The DVD also includes HORROR ICON, which started life in 2007. Now completed and edited by West, this faux documentary attempts to track down the elusive figure of David McGillivray, a long-standing shadow over the heady days of 70's British horror and softcore. Interviewees either refuse to talk about McGillivray or are uniform in their distain, charting a parallel universe that implicates the writer and producer in Columbian drug smuggling. This one-note joke wears thin even though the piece is only thirty minutes long, but it is fun to see Norman J. Warren diss McGillivray, and hear
Pete Walker instantly put the phone down on just the utterance of the name of his partner-in-crime.

Saturday, November 14, 2009

Carry On Hammer

CARRY ON SCREAMING! (1966)

Delicious Fenella Fielding as Valeria Watt and delirious Kenneth Williams as her zombie mad scientist brother Orlando. 

AS British as you can get, the CARRY ON series spanned twenty years with hardly a pause for breath.

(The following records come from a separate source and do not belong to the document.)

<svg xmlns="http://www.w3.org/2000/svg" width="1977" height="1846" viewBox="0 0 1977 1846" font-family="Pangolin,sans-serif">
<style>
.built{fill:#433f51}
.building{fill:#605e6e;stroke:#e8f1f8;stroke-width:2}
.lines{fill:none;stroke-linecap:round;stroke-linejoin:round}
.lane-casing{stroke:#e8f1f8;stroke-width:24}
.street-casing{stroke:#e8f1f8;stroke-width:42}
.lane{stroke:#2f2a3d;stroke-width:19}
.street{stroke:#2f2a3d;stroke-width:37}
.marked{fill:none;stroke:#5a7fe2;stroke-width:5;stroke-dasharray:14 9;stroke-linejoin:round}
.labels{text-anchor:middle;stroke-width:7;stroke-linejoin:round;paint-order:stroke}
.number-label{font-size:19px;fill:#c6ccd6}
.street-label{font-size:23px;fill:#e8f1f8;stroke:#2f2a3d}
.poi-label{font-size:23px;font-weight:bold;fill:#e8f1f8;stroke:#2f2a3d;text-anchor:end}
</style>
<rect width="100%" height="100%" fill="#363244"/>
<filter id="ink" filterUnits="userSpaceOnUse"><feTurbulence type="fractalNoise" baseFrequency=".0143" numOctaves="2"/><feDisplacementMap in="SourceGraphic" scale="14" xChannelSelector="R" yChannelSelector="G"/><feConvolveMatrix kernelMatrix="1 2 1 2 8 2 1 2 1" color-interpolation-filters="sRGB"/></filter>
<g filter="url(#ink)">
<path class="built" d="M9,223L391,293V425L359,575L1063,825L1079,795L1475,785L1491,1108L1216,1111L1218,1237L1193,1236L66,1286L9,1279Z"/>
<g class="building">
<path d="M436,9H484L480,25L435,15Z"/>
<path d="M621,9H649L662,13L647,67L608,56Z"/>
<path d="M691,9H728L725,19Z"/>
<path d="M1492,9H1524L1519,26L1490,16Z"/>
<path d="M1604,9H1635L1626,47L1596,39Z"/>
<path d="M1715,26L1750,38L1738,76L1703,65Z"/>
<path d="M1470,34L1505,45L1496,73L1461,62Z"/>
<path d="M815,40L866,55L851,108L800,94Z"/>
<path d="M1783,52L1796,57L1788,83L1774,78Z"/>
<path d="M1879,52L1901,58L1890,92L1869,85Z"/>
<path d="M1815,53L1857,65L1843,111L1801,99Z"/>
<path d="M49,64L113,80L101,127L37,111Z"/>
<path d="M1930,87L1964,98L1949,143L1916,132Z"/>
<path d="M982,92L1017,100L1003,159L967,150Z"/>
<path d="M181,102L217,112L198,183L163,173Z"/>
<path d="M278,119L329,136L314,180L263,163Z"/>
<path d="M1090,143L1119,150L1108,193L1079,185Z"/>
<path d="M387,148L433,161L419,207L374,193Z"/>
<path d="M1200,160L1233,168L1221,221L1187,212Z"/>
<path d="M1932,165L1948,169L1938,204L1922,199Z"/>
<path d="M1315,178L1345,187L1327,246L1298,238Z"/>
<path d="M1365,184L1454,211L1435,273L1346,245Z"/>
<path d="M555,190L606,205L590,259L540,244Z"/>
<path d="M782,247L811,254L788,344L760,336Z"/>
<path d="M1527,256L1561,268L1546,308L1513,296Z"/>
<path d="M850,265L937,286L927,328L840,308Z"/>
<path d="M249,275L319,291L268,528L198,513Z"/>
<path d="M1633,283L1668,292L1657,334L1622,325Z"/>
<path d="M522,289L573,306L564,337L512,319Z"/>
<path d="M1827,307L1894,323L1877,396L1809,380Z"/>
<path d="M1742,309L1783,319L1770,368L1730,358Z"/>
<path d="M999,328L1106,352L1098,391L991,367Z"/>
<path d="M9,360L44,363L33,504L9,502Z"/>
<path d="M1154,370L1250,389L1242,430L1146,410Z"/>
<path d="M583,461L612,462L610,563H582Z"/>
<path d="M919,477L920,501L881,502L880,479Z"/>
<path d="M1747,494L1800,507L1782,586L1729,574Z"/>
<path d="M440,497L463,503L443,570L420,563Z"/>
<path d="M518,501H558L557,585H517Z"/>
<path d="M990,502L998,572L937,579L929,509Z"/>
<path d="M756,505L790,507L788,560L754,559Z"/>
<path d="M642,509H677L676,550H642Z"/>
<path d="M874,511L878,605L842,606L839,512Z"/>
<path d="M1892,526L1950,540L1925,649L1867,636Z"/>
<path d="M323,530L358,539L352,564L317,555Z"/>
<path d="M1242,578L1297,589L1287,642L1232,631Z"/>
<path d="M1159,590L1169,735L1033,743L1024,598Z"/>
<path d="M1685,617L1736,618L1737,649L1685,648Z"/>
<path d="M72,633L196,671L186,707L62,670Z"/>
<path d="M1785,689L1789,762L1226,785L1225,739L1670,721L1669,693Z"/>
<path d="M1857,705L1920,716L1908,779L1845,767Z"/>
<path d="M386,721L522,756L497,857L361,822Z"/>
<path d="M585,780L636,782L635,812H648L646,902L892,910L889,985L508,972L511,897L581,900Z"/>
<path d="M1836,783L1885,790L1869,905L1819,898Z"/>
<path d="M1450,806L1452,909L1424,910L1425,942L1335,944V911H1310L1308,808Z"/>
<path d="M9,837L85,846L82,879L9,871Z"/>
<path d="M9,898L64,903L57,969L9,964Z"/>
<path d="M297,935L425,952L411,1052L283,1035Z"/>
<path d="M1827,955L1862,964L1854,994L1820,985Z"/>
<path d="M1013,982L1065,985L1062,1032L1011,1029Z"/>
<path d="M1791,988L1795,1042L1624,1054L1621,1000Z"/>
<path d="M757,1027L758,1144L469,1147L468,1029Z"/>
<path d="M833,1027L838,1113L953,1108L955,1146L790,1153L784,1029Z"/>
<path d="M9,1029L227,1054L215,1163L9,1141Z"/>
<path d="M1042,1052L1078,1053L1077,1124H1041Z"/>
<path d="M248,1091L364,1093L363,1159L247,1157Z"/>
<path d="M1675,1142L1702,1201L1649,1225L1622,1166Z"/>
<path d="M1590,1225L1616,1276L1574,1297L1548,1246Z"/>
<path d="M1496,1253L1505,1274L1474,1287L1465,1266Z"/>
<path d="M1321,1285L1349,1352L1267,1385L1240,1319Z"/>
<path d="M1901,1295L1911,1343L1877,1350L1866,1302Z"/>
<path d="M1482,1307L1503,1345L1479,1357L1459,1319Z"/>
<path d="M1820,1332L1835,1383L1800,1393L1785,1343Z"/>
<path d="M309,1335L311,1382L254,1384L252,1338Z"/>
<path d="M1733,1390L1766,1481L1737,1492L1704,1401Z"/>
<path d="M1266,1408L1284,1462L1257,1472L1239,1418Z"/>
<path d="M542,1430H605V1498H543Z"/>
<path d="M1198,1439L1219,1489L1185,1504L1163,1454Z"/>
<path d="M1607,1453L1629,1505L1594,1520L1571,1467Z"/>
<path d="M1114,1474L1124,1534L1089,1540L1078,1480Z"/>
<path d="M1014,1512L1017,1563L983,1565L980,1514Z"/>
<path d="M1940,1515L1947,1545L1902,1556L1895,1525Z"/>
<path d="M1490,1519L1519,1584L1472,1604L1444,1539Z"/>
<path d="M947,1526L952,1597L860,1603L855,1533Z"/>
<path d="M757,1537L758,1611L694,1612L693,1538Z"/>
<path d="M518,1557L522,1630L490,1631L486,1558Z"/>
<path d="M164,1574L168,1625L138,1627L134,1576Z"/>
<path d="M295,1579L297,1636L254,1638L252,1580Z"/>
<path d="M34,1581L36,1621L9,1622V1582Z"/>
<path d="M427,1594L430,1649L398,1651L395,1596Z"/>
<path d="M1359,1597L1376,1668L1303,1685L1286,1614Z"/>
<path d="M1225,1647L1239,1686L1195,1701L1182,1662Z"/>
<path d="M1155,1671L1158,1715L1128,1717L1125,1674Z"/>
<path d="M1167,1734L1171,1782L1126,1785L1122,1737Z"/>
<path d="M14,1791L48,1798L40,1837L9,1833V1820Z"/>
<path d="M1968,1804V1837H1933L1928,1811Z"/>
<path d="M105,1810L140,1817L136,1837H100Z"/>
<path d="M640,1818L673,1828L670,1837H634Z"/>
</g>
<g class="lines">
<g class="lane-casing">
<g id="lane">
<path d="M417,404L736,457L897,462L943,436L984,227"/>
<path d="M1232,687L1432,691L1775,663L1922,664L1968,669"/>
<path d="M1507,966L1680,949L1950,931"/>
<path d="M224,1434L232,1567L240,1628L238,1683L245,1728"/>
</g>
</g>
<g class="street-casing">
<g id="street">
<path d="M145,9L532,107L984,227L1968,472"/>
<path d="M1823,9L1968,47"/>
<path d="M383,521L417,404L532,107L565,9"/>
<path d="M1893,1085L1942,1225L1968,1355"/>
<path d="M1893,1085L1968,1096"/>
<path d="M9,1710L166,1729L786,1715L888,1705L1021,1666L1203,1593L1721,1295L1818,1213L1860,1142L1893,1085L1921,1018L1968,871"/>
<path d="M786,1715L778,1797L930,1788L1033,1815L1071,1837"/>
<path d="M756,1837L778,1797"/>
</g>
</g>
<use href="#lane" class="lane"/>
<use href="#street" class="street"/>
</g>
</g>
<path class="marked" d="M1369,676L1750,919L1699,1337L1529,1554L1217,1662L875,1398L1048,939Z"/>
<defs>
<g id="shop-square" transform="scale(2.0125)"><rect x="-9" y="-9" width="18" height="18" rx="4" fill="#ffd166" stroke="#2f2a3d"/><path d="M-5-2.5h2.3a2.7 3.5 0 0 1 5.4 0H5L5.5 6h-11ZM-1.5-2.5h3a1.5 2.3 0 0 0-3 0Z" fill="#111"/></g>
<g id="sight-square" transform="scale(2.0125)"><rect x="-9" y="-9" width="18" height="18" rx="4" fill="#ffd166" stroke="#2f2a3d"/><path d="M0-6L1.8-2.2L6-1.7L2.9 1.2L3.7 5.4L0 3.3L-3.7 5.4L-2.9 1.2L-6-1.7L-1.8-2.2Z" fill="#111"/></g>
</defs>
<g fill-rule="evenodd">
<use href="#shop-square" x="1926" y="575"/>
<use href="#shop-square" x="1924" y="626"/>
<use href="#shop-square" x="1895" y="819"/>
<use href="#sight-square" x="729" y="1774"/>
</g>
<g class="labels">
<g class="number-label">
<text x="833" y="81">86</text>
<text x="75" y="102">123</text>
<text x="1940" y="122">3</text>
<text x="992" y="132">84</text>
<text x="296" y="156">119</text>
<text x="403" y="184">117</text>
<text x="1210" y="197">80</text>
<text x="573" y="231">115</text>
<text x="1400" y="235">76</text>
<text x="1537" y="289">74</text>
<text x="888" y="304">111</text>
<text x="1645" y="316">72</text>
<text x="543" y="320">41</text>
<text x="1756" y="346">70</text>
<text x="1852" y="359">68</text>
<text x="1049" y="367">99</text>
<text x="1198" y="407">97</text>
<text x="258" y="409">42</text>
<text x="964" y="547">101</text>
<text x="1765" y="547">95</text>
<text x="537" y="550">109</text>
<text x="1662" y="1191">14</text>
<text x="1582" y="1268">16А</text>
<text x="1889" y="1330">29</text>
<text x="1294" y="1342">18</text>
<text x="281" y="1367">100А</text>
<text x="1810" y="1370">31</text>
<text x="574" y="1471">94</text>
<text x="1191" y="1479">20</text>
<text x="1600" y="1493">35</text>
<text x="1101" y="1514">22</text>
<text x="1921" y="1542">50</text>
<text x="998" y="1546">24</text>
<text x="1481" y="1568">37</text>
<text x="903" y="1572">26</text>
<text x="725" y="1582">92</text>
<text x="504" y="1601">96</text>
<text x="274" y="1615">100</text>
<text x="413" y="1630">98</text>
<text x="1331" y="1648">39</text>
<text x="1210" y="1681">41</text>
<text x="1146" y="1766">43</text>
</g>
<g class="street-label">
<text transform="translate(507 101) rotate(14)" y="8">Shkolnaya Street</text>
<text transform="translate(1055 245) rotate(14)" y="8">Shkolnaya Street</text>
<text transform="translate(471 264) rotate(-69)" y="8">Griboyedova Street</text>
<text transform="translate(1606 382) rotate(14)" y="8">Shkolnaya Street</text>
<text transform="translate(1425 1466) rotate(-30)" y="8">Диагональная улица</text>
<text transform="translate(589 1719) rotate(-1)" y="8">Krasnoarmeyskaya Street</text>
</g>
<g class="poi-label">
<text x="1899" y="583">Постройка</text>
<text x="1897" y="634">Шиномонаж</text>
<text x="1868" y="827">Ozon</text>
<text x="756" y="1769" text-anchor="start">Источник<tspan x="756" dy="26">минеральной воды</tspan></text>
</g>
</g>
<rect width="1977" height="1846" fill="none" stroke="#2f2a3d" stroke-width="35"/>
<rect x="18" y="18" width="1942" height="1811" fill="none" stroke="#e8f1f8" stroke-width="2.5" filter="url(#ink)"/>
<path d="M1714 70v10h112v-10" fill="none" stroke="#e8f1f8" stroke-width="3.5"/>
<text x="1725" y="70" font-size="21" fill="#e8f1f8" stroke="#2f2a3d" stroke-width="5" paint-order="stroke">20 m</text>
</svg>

In the process they became a national institution, evolving from typical 1950s comedy fare into the motion picture equivalent of a seaside postcard - saucy, lewd but underlying inoffensive. Each entry featured a well-defined character that rarely altered from film to film: Sid James generally headed the cast as the lecherous old devil, Bernard Bresslaw was his gormless side-kick, Kenneth Williams the camp authority figure, Charles Hawtrey the effeminate chap brimming with enthusiasm, and either Kenneth Conner or Jim Dale as the likeable bumbler. From a female perspective, Barbara Windsor was the sex kitten, and Joan Sim played James' long-suffering wife/girlfriend.

Part of the charm was the strange fantasy world that they created; where else could Windsor be constantly presented as the most desirable woman in the world, and what other set of films would have Bresslaw and Peter Butterworth in drag be mistaken for real woman? By the early 1970s, not only did the CARRY ON's keep reviving the same "ideas," they were already popular on television, which itself was churning out re-treads. Considering the fact that audiences could sit and enjoy the same joke over and over in the comfort of their own home, its hardly surprising that the films began to decline in popularity. With the parody of Just Jaekin's French 1974 soft-core hit CARRY ON EMMANNUELLE in 1978, the initial run came to an inglorious end, failing to adapt to the changing tastes of audiences and film distributors - a similar downfall to Hammer.

Pop art reworking of the CARRY ON SCREAMING! poster by bespoke graphics company Art & Hue.

In fact, Hammer had much in common with the CARRY ON’s; both were made on small budgets by a regular production team, both employed a repertory of actors, and the films were dismissed by the critical establishment for many years. CARRY ON SCREAMING! opens with a suitably daft song, then immediately sets the mood with a shot of a creature walking through a misty wood. The night-time sequences are inevitably filled with fog, a cliché mocked in a scene in which Valeria (Fenella Fielding) is enveloped in a huge cloud after asking if the Sergeant (Harry H. Corbett) minds she smokes. The film ably captures the lurid Eastmancolor look of Hammer, especially with the laboratory set, in which Watt (Kenneth Williams) memorably cries "frying tonight!" as victims are plunged into a vat of bubbling wax. Aided by Oddbod (Tom Clegg) and Oddbod Junior (Billy Cornelius), Watt kidnaps young women - virgins, for some reason - and vitrifies them, to be sold as store dummies.

The standout performance belongs to the graceful Fielding as the voluptuous Valeria, a worthy companion to Vampira, Elvira and Morticia Addams, but with one striking difference: Valeria wears a blindingly scarlet dress instead of the traditional vampire black. Williams also relishes his role as Watt - animated by regular juicing of electricity - and comes across as a fusion of Peter Cushing and Ernest Thesiger.